Exercise directions. Repeat exactly the lines below from the line that contains "Prodávané značky" to the last line, inclusive, without the pictures.

Material for this exercise.
* * * *
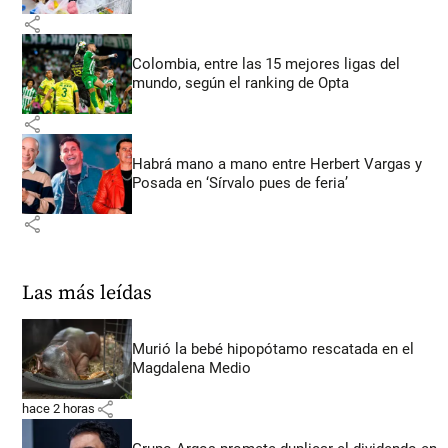
share
Colombia, entre las 15 mejores ligas del
mundo, según el ranking de Opta
share
Habrá mano a mano entre Herbert Vargas y
Posada en ‘Sírvalo pues de feria’
share
Las más leídas
Murió la bebé hipopótamo rescatada en el
Magdalena Medio
share
hace 2 horas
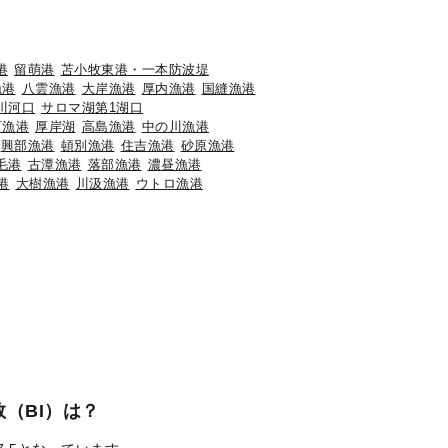
港
留萌港
苫小牧東港・一本防波堤
漁港
八雲漁港
大岸漁港
厚内漁港
国縫漁港
川河口
サロマ湖第1湖口
石漁港
厚岸湖
高島漁港
中の川漁港
興部漁港
頓別漁港
住吉漁港
砂原漁港
毛港
古潭漁港
落部漁港
濃昼漁港
港
大樹漁港
川汲漁港
ウトロ漁港
（BI）は？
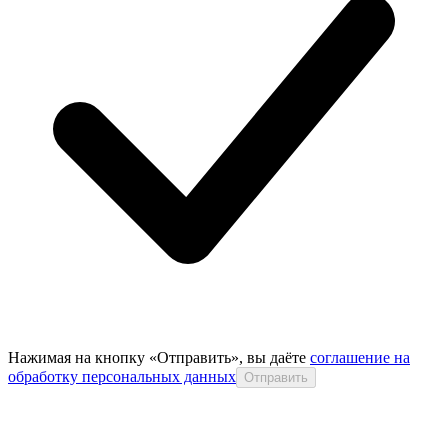
Нажимая на кнопку «Отправить», вы даёте
соглашение на
обработку персональных данных
Отправить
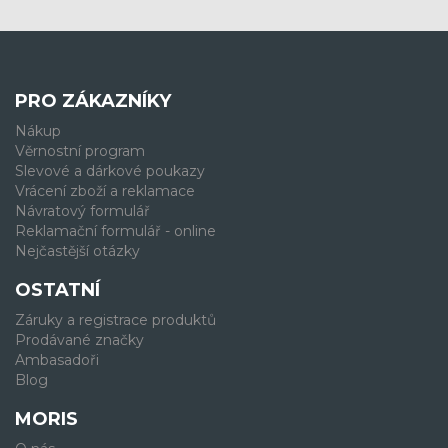
PRO ZÁKAZNÍKY
Nákup
Věrnostní program
Slevové a dárkové poukazy
Vrácení zboží a reklamace
Návratový formulář
Reklamační formulář - online
Nejčastější otázky
OSTATNÍ
Záruky a registrace produktů
Prodávané značky
Ambasadoři
Blog
MORIS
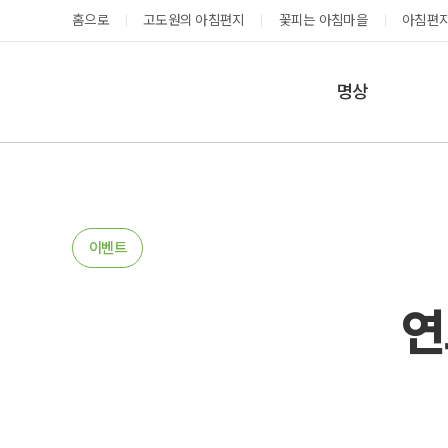
홈으로
고도원의 아침편지
꽃피는 아침마을
아침편지
명상
매일명상
지금 예약가능한 프로그램
예약 캘린더
테마명상
온샘명상
예약가능
예약가능
이벤트
예약캘린더
연
성공과 성장을 부르는 내면혁명 워크숍
고도원 작가 북토크 스테이
2026.08.29(토) ~
2026.08.29(토) ~
08.30(일)
08.30(일)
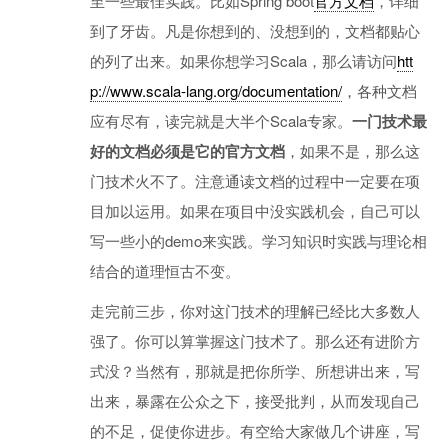
至一些最佳实践。比如Spring boot
官方文档
，详细
到了牙齿。凡是你想到的、没想到的，文档都贴心
的列了出来。如果你想学习Scala，那么请访问
htt
p://www.scala-lang.org/documentation/
，各种文档
应有尽有，读完就是大半个Scala专家。
一门技术最
好的文档必须是它的官方文档
，如果不是，那么这
门技术火不了。注意通读文档的过程中一定要在项
目加以运用。如果在项目中没实践机会，自己可以
写一些小的demo来实践。学习知识时实践与理论相
结合的道理恒古不变。
走完前三步，你对这门技术的理解已经比大多数人
强了。你可以算掌握这门技术了。那么还有进阶方
式没？当然有，那就是把你所学、所想讲出来，写
出来，暴露在公众之下，接受批判，从而发现自己
的不足，促使你进步。有空给大家做几个讲座，写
* * * *
Reply.
Prodávané značky
Ambasadoři
Blog
MORIS
홈으로
고도원의 아침편지
꽃피는 아침마을
아침편지
명상
매일명상
지금 예약가능한 프로그램
예약 캘린더
테마명상
온샘명상
예약가능
예약가능
이벤트
예약캘린더
연
성공과 성장을 부르는 내면혁명 워크숍
고도원 작가 북토크 스테이
2026.08.29(토) ~
2026.08.29(토) ~
08.30(일)
08.30(일)
至一些最佳实践。比如Spring boot
官方文档
，详细
到了牙齿。凡是你想到的、没想到的，文档都贴心
的列了出来。如果你想学习Scala，那么请访问
htt
p://www.scala-lang.org/documentation/
，各种文档
应有尽有，读完就是大半个Scala专家。
一门技术最
好的文档必须是它的官方文档
，如果不是，那么这
门技术火不了。注意通读文档的过程中一定要在项
目加以运用。如果在项目中没实践机会，自己可以
写一些小的demo来实践。学习知识时实践与理论相
结合的道理恒古不变。
走完前三步，你对这门技术的理解已经比大多数人
强了。你可以算掌握这门技术了。那么还有进阶方
式没？当然有，那就是把你所学、所想讲出来，写
出来，暴露在公众之下，接受批判，从而发现自己
的不足，促使你进步。有空给大家做几个讲座，写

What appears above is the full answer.